Roseline TRAN THI THU CUC

 Roseline, nous sommes rassemblés cet après-midi, avec ta famille, tes amis, pour te dire aurevoir.

Tu es née le 15 octobre 1940 à Quan Lang au Vietnam sous le nom de TRAN thi thu cuc, ce qui se traduit par « Marguerite, née en automne, fille de Tran ». Tu es la benjamine d’une famille de 7 enfants.

A 16 ans, tu quittes ton pays pour fuir la répression communiste. Avec ta sœur carmélite, tu voyages en avion pour la France. Tu es recueillie par la Congrégation des sœurs de Moissac. Tu apprends le français tout en t’initiant à la broderie, avant de suivre les formations dispensées par le cours ménager de l’Ecole Jeanne d’Arc à Cahors

En 1962, tu choisis de devenir religieuse chez les filles de Jésus de Vaylats. En 1965, tu t’engages dans la vie consacrée, puis tu reprends des études. Après ta formation, en 1972, tu es envoyée en Côte d’ivoire, à la communauté de Daoukro. Tu enseignes aux jeunes enfants de l’école Ste Marie. Tu participes à la formation humaine des femmes, en allant de village en village. Tu assures couture, tricot, alphabétisation, soins des enfants, catéchèse… Tu as encadré les mouvements d’enfants, tu es à l’initiative de la chorale des jeunes. Tu as appris aux gens à cultiver la terre en tenant compte des périodes de semence en fonction de la lune.
Tu as vécu la guerre à Bouaké.

C’est en 1997, donc après 41ans d’absence que tu as la joie de de revenir au Vietnam et de retrouver les tiens dont ton frère prêtre emprisonné pendant 20 ans.

En 2013, c’est le retour en France. Après un an à Lalbenque dans le Lot, tu arrives à Limoges où tu t’adaptes très vite. Tu visites les personnes âgées, malades tu intègres le MCR, le groupe du Rosaire.

En avril dernier, la maladie fait irruption dans ta vie, elle ne te quittera plus et c’est après 3 jours en soins palliatifs à l’hôpital que paisiblement tu t’endors dans la mort.

Roseline, tu as été toute ta vie une personne agréable, relationnelle, discrète, courageuse mais efficace avec une grande ardeur missionnaire. Tu étais très attachée à Ton Seigneur que tu entendais servir en faisant preuve d’une grande disponibilité.

Un jour, un voisin nous a dit : « Roseline, elle prend le bon Dieu sous son bras, elle s’en va » Une jeune sœur africaine a écrit :

« Roseline m’a appris à souffrir dans le silence et à me tourner vers Dieu, elle me disait Marie gardait tout dans son cœur et l’offrait au Seigneur. Elle m’a appris à cultiver le bon silence »
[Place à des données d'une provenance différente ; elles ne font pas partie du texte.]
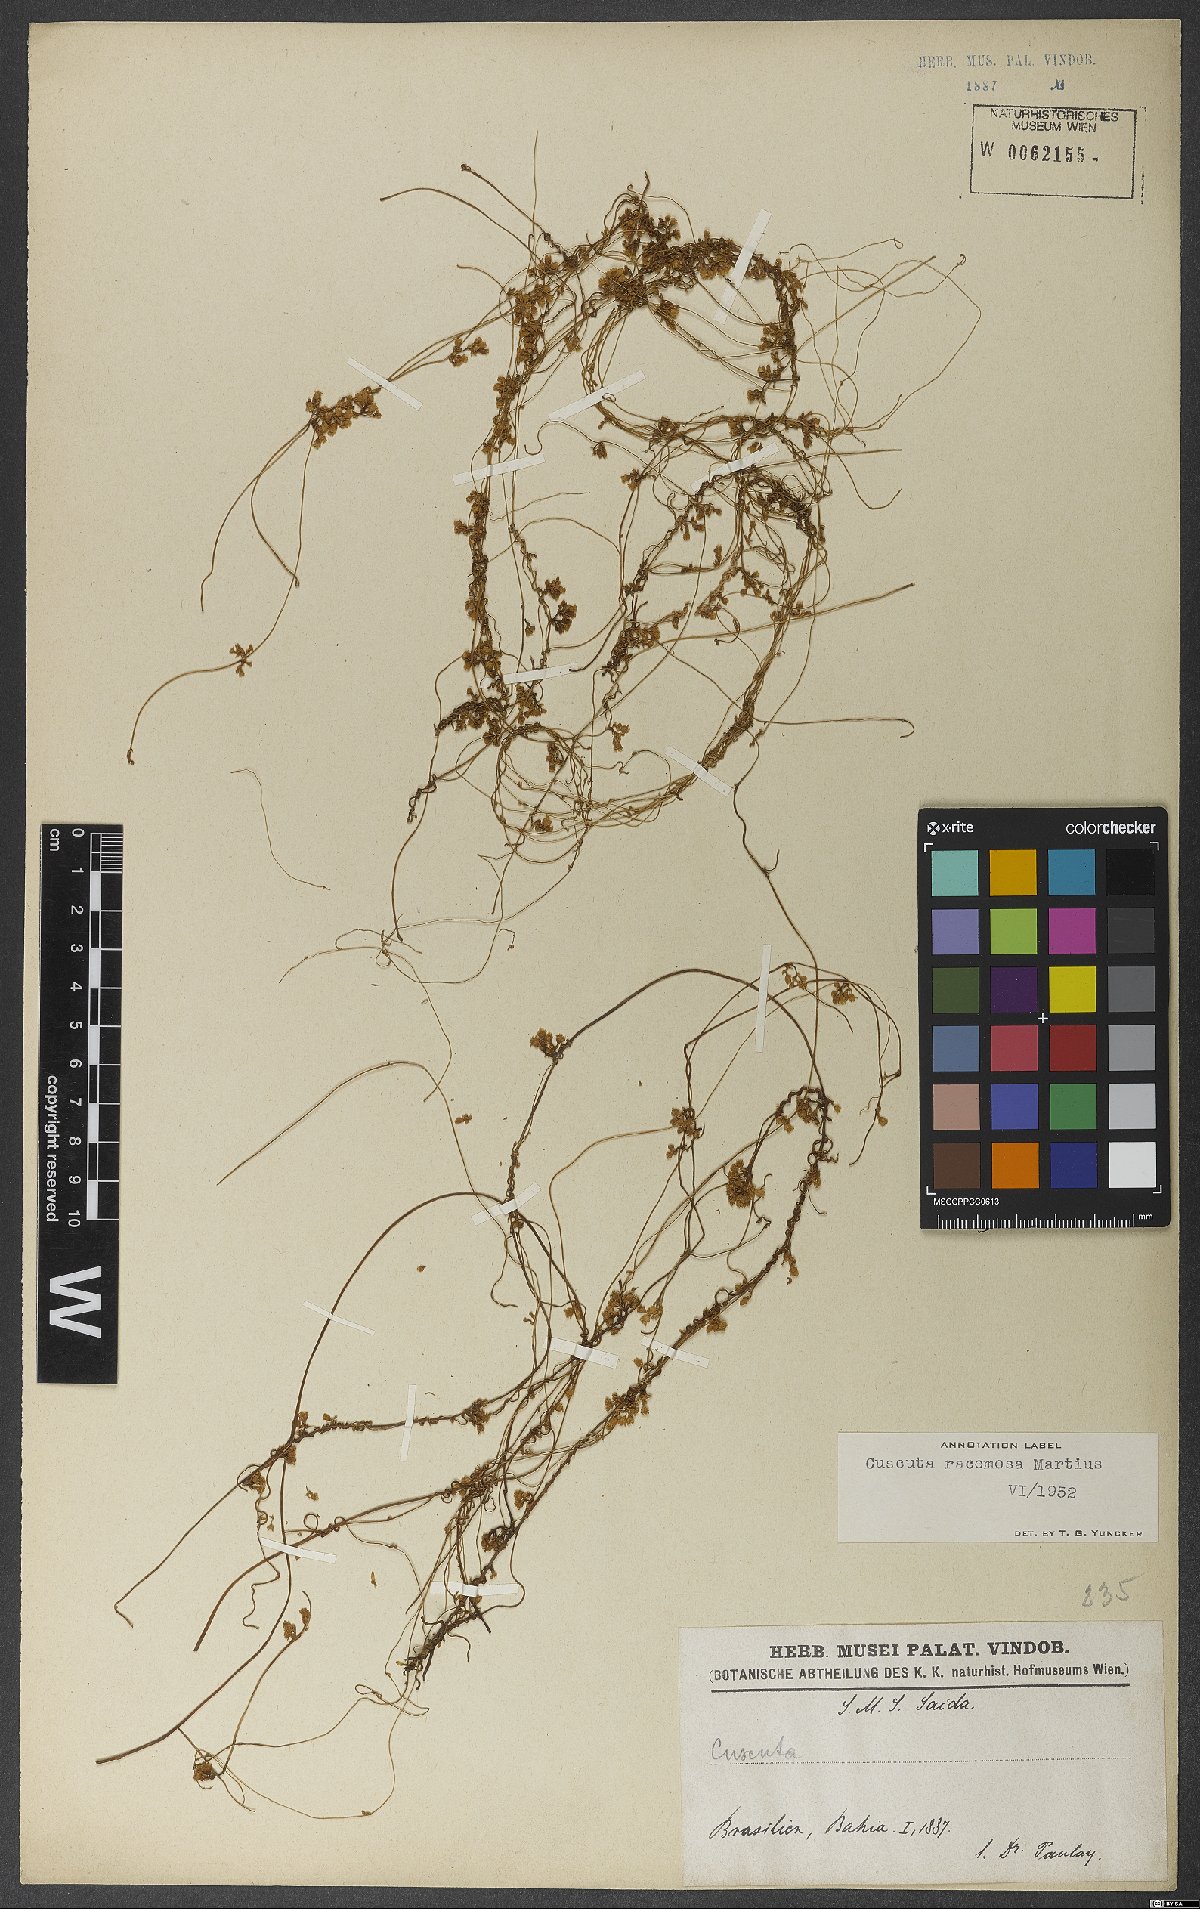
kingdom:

C’est bien ce dont nous avons été témoin durant toute ta maladie, toi qui ne te plaignais jamais mais disais merci pour tout service rendu. Jusqu’au bout, tu as été tournée vers la vie avec la volonté de ne pas déranger.
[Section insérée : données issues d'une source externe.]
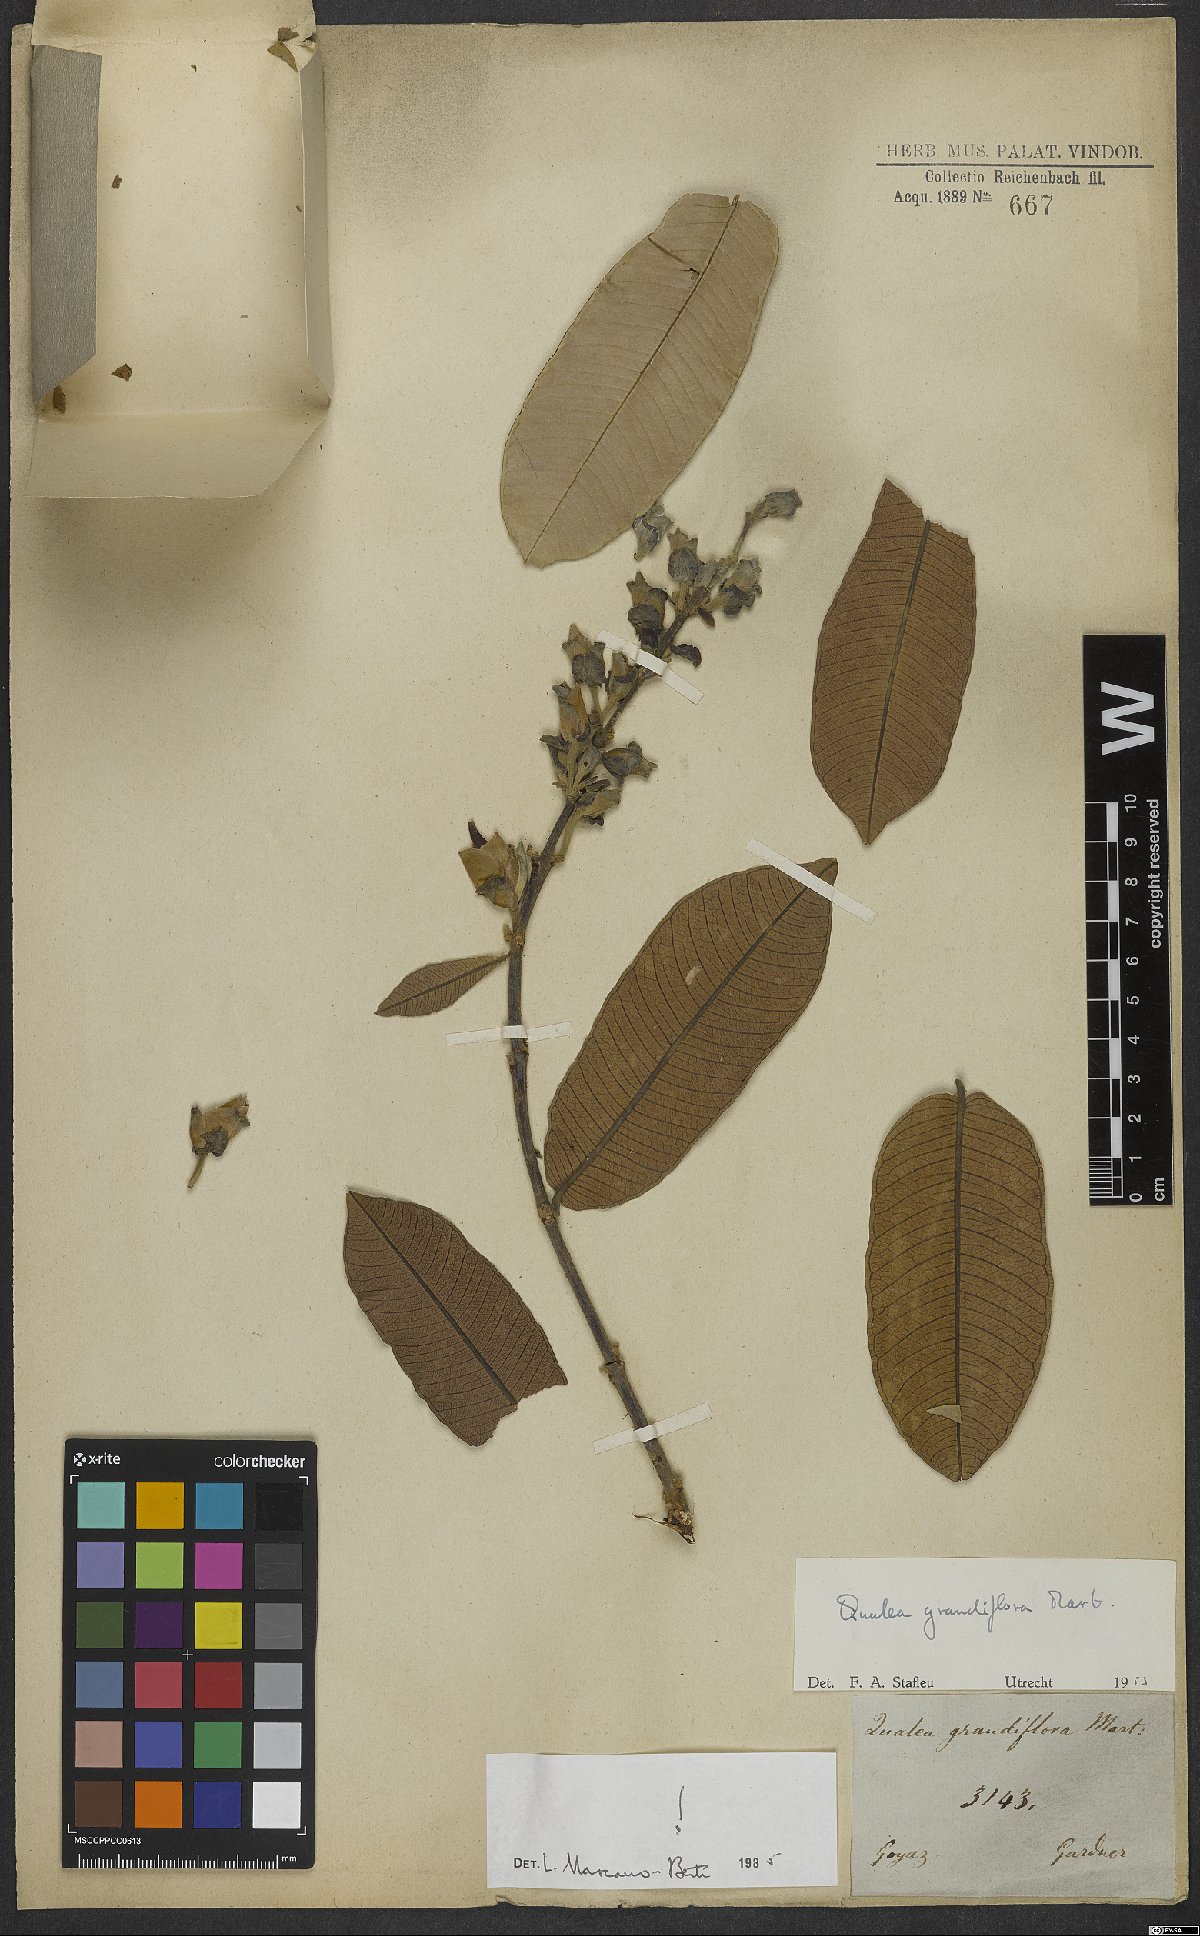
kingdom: Plantae
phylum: Tracheophyta
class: Magnoliopsida
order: Myrtales
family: Vochysiaceae
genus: Qualea
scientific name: Qualea grandiflora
Tu nous laisses le souvenir d’une femme de Foi et d’une invincible Espérance, fidèle à la vie communautaire, attachée à sa famille religieuse, sans cesse soucieuse des autres.

Aujourd’hui, tu découvres le visage aimant et miséricordieux de ton Seigneur. Roseline, repose dans sa paix et sa Lumière et veille sur ta Congrégation, sur ta famille et sur nous tous.